Problem to work on: Transcribe the stretch of entries below from the line with "<!-- street labels -->" through the line with "<!-- north arrow -->", exactly and with both ends included; leave out all other lines.

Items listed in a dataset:

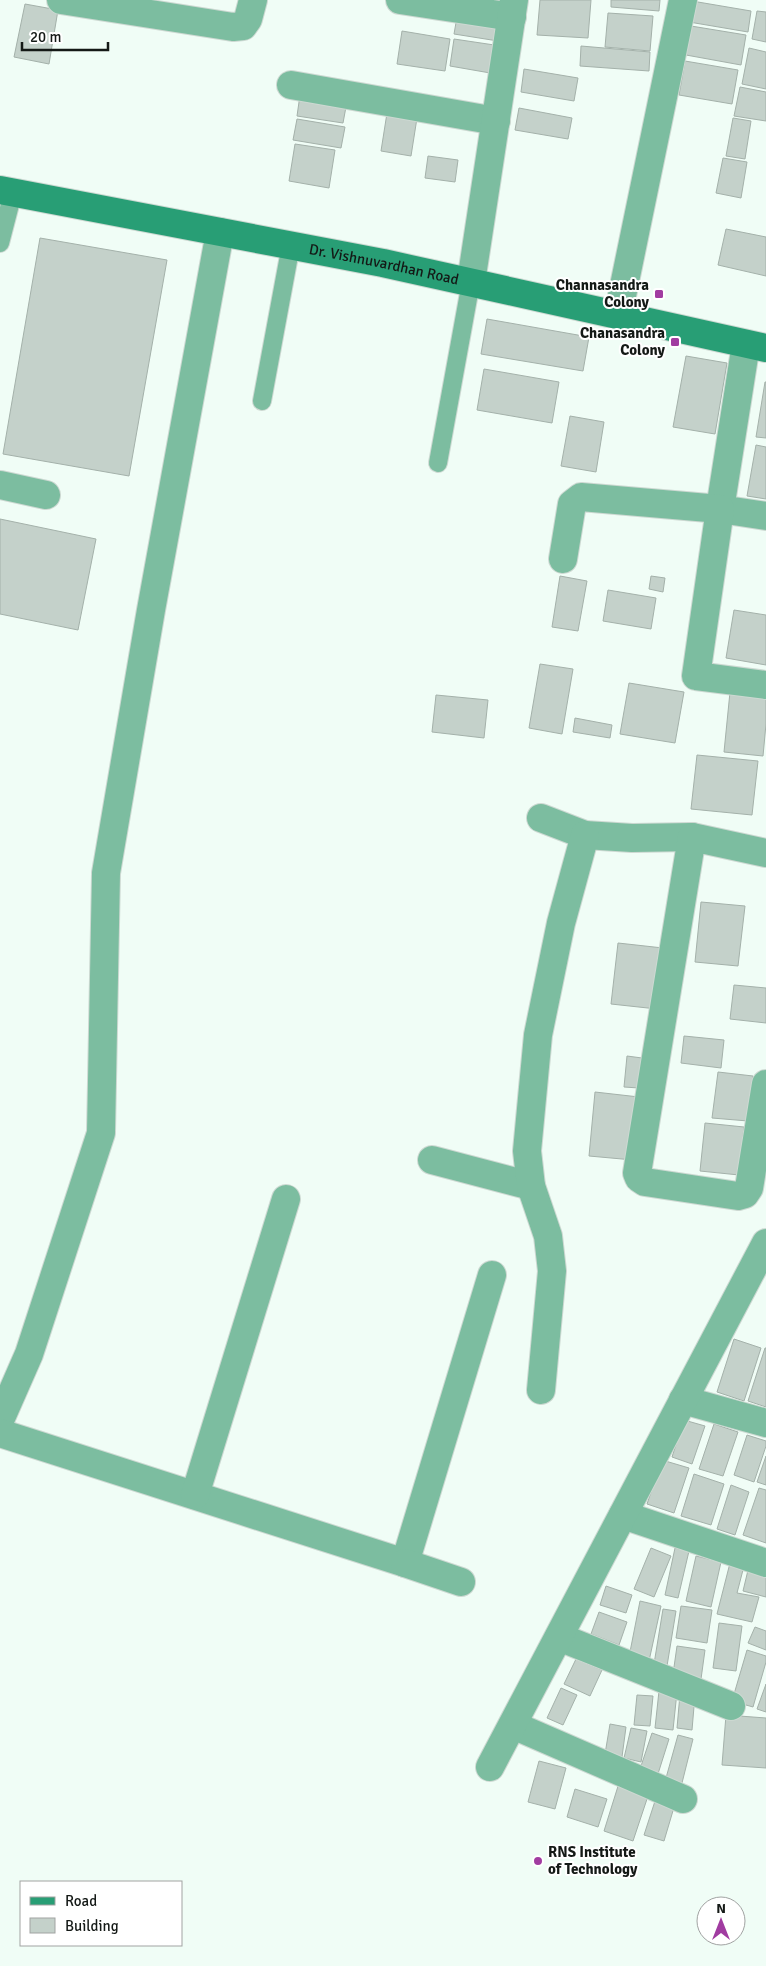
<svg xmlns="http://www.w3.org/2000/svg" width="766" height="1966" font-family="Signika,sans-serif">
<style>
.building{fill:#c4d1ca;stroke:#a4b1aa}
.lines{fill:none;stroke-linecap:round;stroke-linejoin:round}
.service-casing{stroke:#cdd9d2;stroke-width:20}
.minor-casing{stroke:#cdd9d2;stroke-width:30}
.secondary-casing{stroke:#cdd9d2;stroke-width:30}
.service{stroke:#7cbda0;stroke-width:18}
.minor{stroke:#7cbda0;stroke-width:28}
.secondary{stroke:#289e75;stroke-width:28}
.poi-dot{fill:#a13ca1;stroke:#fff;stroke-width:2}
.labels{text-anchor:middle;stroke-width:4;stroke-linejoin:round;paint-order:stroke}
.street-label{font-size:15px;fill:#141916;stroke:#fff}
.poi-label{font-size:15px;font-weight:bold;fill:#141916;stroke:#fff;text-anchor:end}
</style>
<rect width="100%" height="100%" fill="#f0fdf6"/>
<!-- building -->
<g class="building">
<polygon points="540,0 591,0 588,38 537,35"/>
<polygon points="611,0 660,0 659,11 611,7"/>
<polygon points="692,1 751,11 748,32 689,22"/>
<polygon points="25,4 58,10 49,64 14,57"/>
<polygon points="757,11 766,12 766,42 752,39"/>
<polygon points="608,13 653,16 650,51 605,47"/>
<polygon points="457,17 501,24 498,41 454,34"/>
<polygon points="691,26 746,35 741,65 686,55"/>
<polygon points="402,31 450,39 445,71 397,64"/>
<polygon points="454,39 501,46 496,74 450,66"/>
<polygon points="581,46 650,52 649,71 580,66"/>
<polygon points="749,48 766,52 766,89 742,84"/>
<polygon points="685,61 738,70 732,104 679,95"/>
<polygon points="524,69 578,78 574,101 521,92"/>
<polygon points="740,87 766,92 766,121 734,116"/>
<polygon points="301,88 348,96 343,123 297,116"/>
<polygon points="519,108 572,118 568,139 515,130"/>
<polygon points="387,113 417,118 411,156 381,151"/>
<polygon points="733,118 751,121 745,159 726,156"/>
<polygon points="297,119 345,127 341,148 293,140"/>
<polygon points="295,144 335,150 329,188 289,181"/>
<polygon points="428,156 458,160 455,182 425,178"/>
<polygon points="723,158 747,162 741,198 716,193"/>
<polygon points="726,229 766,237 766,276 718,265"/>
<polygon points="40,238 167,260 129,476 3,454"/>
<polygon points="487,319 589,337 583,371 481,354"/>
<polygon points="686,356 727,363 715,434 673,427"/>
<polygon points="484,369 559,382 552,423 477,410"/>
<polygon points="765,382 766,382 766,438 756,437"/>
<polygon points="570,416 604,422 596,472 561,466"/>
<polygon points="756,445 766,447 766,499 747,496"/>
<polygon points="0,519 96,539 78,630 0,614"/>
<polygon points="560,576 587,581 578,631 552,627"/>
<polygon points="651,576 665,578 663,592 649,589"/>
<polygon points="608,590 656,598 651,629 603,621"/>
<polygon points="734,610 766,615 766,665 726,658"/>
<polygon points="540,664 573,669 562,734 529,728"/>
<polygon points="629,683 684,692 675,743 620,734"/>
<polygon points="730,692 766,695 766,724 763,756 724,752"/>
<polygon points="436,695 488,700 484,738 432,732"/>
<polygon points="575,718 612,725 610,738 573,732"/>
<polygon points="697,755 758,761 752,815 691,809"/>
<polygon points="701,902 745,906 738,966 695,962"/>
<polygon points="618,943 663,948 657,1009 611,1004"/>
<polygon points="734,985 766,988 766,1023 730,1019"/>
<polygon points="684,1036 724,1040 721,1068 681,1063"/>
<polygon points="627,1056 642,1058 639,1088 624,1087"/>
<polygon points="718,1072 753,1076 748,1121 712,1118"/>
<polygon points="595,1092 639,1097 633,1160 589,1156"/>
<polygon points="705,1123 744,1127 739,1175 700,1171"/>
<polygon points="734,1339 761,1348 744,1401 717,1392"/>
<polygon points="765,1348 766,1348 766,1407 748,1401"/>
<polygon points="684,1420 705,1426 692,1464 672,1457"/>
<polygon points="714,1424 738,1432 723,1476 699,1469"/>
<polygon points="747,1435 766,1441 766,1446 754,1482 734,1475"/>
<polygon points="766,1456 766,1485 757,1482"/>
<polygon points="662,1460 689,1468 674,1513 647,1504"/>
<polygon points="694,1474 724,1484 711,1525 681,1516"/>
<polygon points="731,1485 749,1492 735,1535 717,1529"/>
<polygon points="759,1488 766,1490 766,1543 743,1535"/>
<polygon points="651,1548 671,1556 654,1597 634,1589"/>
<polygon points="675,1548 689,1551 678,1598 665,1595"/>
<polygon points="696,1556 721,1562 711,1607 686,1601"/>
<polygon points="730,1563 744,1566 737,1593 759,1597 752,1622 717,1614"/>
<polygon points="749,1566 766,1570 766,1597 743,1591"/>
<polygon points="606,1586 632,1595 626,1613 600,1605"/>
<polygon points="640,1601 661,1606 649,1661 629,1657"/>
<polygon points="681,1606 712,1610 707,1643 676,1638"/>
<polygon points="663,1609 676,1611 667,1666 654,1664"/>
<polygon points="599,1612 627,1622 619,1645 591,1634"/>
<polygon points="719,1623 742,1626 736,1671 713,1668"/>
<polygon points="755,1627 766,1631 766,1650 748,1643"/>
<polygon points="677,1646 705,1650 701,1679 673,1674"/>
<polygon points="747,1650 766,1656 766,1662 753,1707 732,1701"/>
<polygon points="576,1659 602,1670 590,1696 564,1684"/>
<polygon points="766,1684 766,1712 757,1709"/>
<polygon points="561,1688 577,1695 563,1725 547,1718"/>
<polygon points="659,1691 677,1692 673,1730 655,1728"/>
<polygon points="680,1694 695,1695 692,1730 677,1728"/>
<polygon points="637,1695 653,1696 650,1726 634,1725"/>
<polygon points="726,1715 766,1718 766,1768 722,1765"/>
<polygon points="610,1724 626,1727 622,1757 605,1754"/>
<polygon points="631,1728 647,1731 641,1762 624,1758"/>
<polygon points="652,1733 669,1739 657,1777 639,1772"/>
<polygon points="678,1735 693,1739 682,1783 666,1778"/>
<polygon points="539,1761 566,1768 555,1809 528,1802"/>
<polygon points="619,1783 649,1793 633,1841 604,1831"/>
<polygon points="575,1789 607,1799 598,1827 567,1817"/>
<polygon points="656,1798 675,1804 664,1841 644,1835"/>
</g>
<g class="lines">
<defs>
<g id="service">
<polyline points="0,243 13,193"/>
<polyline points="262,401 291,245"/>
<polyline points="438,463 471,282"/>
</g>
<g id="minor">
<polyline points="61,0 233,27 243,26 248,19 253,0"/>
<polyline points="400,0 512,17"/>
<polyline points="291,85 496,121"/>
<polyline points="471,282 514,0"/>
<polyline points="618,315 683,0"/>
<polyline points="746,344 720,509 766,516"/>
<polyline points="0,485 46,495"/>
<polyline points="563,559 572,504 581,497 720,509 696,676 766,685"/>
<polyline points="541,818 585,835 632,838 692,837"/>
<polyline points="766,853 692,837 637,1173 639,1178 645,1182 738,1196 745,1194 749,1188 766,1084"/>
<polyline points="432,1160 531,1186"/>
<polyline points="541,1390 552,1271 548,1236 531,1186 527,1151 538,1035 561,923 585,835"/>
<polyline points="683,1400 766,1423"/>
<polyline points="0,1420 29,1354 101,1133 106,873 151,610 220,232"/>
<polyline points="0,1433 405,1563 492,1275"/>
<polyline points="195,1495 286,1199"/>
<polyline points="623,1515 766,1563"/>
<polyline points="405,1563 461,1582"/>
<polyline points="559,1637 731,1706"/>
<polyline points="513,1725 683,1799"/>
<polyline points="490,1767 766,1243"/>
</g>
<g id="secondary">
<path id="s1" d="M0,190l383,73 383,85"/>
</g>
</defs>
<!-- service casing -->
<use href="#service" class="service-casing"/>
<!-- minor casing -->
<use href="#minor" class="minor-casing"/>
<!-- secondary casing -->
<use href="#secondary" class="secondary-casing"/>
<!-- service -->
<use href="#service" class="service"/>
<!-- minor -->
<use href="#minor" class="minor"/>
<!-- secondary -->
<use href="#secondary" class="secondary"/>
</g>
<!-- markers -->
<g class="poi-dot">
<rect x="654" y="289" width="10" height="10" rx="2.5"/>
<rect x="670" y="337" width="10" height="10" rx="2.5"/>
<circle cx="538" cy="1861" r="5"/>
</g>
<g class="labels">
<!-- street labels -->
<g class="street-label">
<text dy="5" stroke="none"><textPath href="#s1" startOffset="391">Dr. Vishnuvardhan Road</textPath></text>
</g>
<!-- poi labels -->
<g class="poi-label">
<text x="649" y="290">Channasandra<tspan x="649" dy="17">Colony</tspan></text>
<text x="665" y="338">Chanasandra<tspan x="665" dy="17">Colony</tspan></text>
<text x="548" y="1857" text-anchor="start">RNS Institute<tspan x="548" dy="17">of Technology</tspan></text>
</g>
</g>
<!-- legend -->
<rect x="20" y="1881" width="162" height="65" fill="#ffffff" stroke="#a1a3a2"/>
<rect x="30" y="1897" width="25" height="8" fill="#289e75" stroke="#a1a3a2"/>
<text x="65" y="1906" font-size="15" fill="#141916">Road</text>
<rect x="30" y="1918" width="25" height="15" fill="#c4d1ca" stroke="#a1a3a2"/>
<text x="65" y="1931" font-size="15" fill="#141916">Building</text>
<!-- north arrow -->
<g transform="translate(721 1921)"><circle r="24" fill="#ffffff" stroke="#a1a3a2"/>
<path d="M0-4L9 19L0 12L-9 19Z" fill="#a13ca1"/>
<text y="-8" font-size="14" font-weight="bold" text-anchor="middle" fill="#141916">N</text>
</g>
<!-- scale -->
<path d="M22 42v8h86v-8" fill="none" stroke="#141916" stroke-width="2.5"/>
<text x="30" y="42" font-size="15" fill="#141916" stroke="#ffffff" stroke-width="4" paint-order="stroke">20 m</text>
</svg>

Output of the task:
<!-- street labels -->
<g class="street-label">
<text dy="5" stroke="none"><textPath href="#s1" startOffset="391">Dr. Vishnuvardhan Road</textPath></text>
</g>
<!-- poi labels -->
<g class="poi-label">
<text x="649" y="290">Channasandra<tspan x="649" dy="17">Colony</tspan></text>
<text x="665" y="338">Chanasandra<tspan x="665" dy="17">Colony</tspan></text>
<text x="548" y="1857" text-anchor="start">RNS Institute<tspan x="548" dy="17">of Technology</tspan></text>
</g>
</g>
<!-- legend -->
<rect x="20" y="1881" width="162" height="65" fill="#ffffff" stroke="#a1a3a2"/>
<rect x="30" y="1897" width="25" height="8" fill="#289e75" stroke="#a1a3a2"/>
<text x="65" y="1906" font-size="15" fill="#141916">Road</text>
<rect x="30" y="1918" width="25" height="15" fill="#c4d1ca" stroke="#a1a3a2"/>
<text x="65" y="1931" font-size="15" fill="#141916">Building</text>
<!-- north arrow -->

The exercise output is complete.